• **Short problem**:
In the SQL view definition, write out the stretch from "CREATE OR REPLACE" through "and processstatus='APPR') )" word for word.

• **Document excerpt**:
CREATE OR REPLACE VIEW HWP_LASTRENEWED (REGNO, WPNO, PERMITSTATUS, PROCESSSTATUS, LASTRENDATE, DAYS, HTYPE, SRNO) AS
(
select regno, wpno, permitstatus, processstatus, max(ren_date) as lastrendate,
str_to_date(date_format(sysdate(),'%d-%b-%Y'),'%d-%b-%Y')-max(ren_date) days , 'renw' as htype, '0' as srno
from hwp_renewal
having permitstatus='RENEWED'
and str_to_date(date_format(sysdate(),'%d-%b-%Y'),'%d-%b-%Y')-max(ren_date)>=7
group by wpno, permitstatus, regno, processstatus
union
select reg_no as regno, wp_no as wpno, permitstatus, processstatus, permitdate as lastrendate,
(str_to_date(date_format(sysdate(),'%d-%b-%Y'),'%d-%b-%Y')-permitdate) as days, 'req' as htype, srno
from hwp_hotwork where wp_no is null and reg_no is null and
( (permitstatus='REQUESTED' and processstatus='REQ') or (permitstatus='APPROVED' and processstatus='APPR') )

Data entries
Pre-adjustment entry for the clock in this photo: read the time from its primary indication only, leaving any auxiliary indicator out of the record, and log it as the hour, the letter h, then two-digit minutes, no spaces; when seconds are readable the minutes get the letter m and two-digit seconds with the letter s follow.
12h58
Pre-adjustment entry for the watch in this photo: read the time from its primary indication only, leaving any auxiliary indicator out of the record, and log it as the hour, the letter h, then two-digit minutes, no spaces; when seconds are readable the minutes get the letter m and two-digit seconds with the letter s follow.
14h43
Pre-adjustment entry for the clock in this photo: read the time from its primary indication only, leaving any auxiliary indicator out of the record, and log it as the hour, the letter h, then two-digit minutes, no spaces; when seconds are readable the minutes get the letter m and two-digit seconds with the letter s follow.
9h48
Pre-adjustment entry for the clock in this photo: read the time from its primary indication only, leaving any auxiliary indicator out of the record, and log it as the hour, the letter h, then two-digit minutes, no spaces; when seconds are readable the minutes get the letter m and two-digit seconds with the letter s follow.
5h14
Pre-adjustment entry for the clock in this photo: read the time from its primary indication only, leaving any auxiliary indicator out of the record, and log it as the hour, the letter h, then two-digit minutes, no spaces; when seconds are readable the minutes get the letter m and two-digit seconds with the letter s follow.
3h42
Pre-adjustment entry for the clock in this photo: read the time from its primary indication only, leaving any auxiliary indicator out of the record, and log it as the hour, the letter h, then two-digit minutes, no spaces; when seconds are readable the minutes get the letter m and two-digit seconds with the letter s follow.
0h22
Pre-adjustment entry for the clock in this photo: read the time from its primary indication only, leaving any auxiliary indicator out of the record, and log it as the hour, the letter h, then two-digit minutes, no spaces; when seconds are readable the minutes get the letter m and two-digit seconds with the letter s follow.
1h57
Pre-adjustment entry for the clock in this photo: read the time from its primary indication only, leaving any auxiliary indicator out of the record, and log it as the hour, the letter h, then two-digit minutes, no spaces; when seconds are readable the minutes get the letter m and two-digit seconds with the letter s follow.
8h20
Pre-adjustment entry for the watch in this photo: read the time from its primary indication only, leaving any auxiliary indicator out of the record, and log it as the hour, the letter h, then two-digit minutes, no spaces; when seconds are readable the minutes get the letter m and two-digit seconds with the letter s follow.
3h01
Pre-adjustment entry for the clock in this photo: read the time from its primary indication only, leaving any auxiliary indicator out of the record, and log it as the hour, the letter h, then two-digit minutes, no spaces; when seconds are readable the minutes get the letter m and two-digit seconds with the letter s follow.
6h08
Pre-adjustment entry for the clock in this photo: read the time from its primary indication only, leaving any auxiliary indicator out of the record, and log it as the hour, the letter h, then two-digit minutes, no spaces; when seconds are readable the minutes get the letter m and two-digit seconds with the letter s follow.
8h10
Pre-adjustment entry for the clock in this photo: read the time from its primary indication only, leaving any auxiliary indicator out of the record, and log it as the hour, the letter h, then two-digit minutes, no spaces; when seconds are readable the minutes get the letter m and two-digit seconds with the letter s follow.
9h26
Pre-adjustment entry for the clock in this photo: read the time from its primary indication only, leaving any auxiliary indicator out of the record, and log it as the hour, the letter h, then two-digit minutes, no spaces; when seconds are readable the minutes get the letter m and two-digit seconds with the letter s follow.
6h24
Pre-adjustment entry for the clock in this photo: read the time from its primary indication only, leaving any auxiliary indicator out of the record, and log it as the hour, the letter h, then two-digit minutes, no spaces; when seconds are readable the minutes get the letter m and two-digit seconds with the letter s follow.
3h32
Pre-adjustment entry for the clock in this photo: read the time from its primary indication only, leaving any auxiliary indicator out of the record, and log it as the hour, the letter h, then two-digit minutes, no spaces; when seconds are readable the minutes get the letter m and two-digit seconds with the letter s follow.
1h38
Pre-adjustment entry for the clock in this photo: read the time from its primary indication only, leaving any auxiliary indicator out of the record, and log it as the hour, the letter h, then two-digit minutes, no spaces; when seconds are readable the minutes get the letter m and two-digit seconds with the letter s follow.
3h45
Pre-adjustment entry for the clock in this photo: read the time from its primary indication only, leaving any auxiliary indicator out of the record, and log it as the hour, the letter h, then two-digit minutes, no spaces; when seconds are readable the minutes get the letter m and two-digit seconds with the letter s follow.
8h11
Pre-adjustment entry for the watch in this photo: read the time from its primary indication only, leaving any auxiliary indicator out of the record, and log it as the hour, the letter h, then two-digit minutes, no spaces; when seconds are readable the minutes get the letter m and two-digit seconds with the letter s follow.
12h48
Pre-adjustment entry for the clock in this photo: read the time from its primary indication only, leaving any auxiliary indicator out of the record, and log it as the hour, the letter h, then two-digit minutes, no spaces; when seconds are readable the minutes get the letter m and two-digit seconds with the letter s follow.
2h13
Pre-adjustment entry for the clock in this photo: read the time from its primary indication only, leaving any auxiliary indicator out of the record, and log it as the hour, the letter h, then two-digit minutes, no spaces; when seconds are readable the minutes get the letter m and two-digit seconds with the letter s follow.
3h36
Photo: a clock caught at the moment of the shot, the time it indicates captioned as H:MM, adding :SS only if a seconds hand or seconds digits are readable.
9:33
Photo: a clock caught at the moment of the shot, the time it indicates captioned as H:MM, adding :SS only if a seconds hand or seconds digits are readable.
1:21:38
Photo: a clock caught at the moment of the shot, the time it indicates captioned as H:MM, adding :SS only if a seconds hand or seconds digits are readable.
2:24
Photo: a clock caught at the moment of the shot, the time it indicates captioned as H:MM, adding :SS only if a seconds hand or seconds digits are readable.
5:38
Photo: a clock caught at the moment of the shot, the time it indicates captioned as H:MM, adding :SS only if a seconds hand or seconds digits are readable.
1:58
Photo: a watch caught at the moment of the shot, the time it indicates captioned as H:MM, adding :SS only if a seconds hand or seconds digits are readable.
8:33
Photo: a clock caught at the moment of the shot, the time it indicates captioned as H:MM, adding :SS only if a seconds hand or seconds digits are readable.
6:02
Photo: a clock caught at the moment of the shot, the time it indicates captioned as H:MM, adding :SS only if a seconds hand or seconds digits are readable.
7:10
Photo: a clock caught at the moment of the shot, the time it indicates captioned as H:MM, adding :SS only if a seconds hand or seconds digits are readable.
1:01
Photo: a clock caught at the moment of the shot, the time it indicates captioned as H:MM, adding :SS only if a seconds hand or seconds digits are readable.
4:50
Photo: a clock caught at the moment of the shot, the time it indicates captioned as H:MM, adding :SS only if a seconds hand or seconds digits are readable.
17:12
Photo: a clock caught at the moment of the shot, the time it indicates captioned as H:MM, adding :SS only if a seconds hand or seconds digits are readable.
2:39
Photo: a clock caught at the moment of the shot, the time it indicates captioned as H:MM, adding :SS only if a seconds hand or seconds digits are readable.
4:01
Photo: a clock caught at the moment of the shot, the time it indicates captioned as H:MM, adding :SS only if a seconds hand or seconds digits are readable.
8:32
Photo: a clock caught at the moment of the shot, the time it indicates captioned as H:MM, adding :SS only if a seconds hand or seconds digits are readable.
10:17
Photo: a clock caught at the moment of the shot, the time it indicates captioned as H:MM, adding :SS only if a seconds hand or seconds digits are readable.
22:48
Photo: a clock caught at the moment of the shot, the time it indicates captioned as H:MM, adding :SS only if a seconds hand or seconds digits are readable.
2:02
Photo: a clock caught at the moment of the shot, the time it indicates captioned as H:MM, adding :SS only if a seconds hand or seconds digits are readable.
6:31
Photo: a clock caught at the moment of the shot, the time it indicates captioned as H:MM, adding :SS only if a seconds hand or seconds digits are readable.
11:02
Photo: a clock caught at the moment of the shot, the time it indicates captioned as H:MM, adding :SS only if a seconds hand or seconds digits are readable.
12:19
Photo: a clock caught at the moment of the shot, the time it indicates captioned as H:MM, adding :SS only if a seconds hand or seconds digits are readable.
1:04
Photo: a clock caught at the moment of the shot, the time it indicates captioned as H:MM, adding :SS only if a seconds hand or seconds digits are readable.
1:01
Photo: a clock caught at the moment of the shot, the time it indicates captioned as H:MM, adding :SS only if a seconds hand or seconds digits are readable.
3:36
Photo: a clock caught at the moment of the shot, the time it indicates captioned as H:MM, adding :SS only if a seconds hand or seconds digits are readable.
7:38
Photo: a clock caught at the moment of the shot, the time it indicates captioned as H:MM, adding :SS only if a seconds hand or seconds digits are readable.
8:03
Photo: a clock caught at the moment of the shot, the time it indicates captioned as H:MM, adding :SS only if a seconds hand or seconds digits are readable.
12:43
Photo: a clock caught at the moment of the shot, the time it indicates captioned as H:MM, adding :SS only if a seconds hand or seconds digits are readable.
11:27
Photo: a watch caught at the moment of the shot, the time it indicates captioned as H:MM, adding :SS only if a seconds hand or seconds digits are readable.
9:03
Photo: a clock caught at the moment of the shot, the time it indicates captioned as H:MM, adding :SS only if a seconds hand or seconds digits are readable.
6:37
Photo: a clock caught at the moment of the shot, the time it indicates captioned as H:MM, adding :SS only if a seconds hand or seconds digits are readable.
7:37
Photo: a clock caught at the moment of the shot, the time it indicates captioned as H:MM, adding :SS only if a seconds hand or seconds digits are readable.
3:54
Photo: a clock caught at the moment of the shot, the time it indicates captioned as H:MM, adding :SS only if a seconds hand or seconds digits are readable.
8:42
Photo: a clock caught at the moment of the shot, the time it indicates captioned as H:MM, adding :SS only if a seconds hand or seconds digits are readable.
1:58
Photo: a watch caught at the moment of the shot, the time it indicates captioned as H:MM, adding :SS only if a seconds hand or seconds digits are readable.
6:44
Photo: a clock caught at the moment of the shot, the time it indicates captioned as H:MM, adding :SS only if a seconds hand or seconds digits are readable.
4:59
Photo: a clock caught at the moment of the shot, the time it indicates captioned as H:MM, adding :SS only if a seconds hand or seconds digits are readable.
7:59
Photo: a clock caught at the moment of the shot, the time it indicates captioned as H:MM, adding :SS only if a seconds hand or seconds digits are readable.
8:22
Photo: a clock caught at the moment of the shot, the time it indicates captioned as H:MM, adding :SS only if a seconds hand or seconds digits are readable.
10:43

• **Response to this exercise**:
CREATE OR REPLACE VIEW HWP_LASTRENEWED (REGNO, WPNO, PERMITSTATUS, PROCESSSTATUS, LASTRENDATE, DAYS, HTYPE, SRNO) AS
(
select regno, wpno, permitstatus, processstatus, max(ren_date) as lastrendate,
str_to_date(date_format(sysdate(),'%d-%b-%Y'),'%d-%b-%Y')-max(ren_date) days , 'renw' as htype, '0' as srno
from hwp_renewal
having permitstatus='RENEWED'
and str_to_date(date_format(sysdate(),'%d-%b-%Y'),'%d-%b-%Y')-max(ren_date)>=7
group by wpno, permitstatus, regno, processstatus
union
select reg_no as regno, wp_no as wpno, permitstatus, processstatus, permitdate as lastrendate,
(str_to_date(date_format(sysdate(),'%d-%b-%Y'),'%d-%b-%Y')-permitdate) as days, 'req' as htype, srno
from hwp_hotwork where wp_no is null and reg_no is null and
( (permitstatus='REQUESTED' and processstatus='REQ') or (permitstatus='APPROVED' and processstatus='APPR') )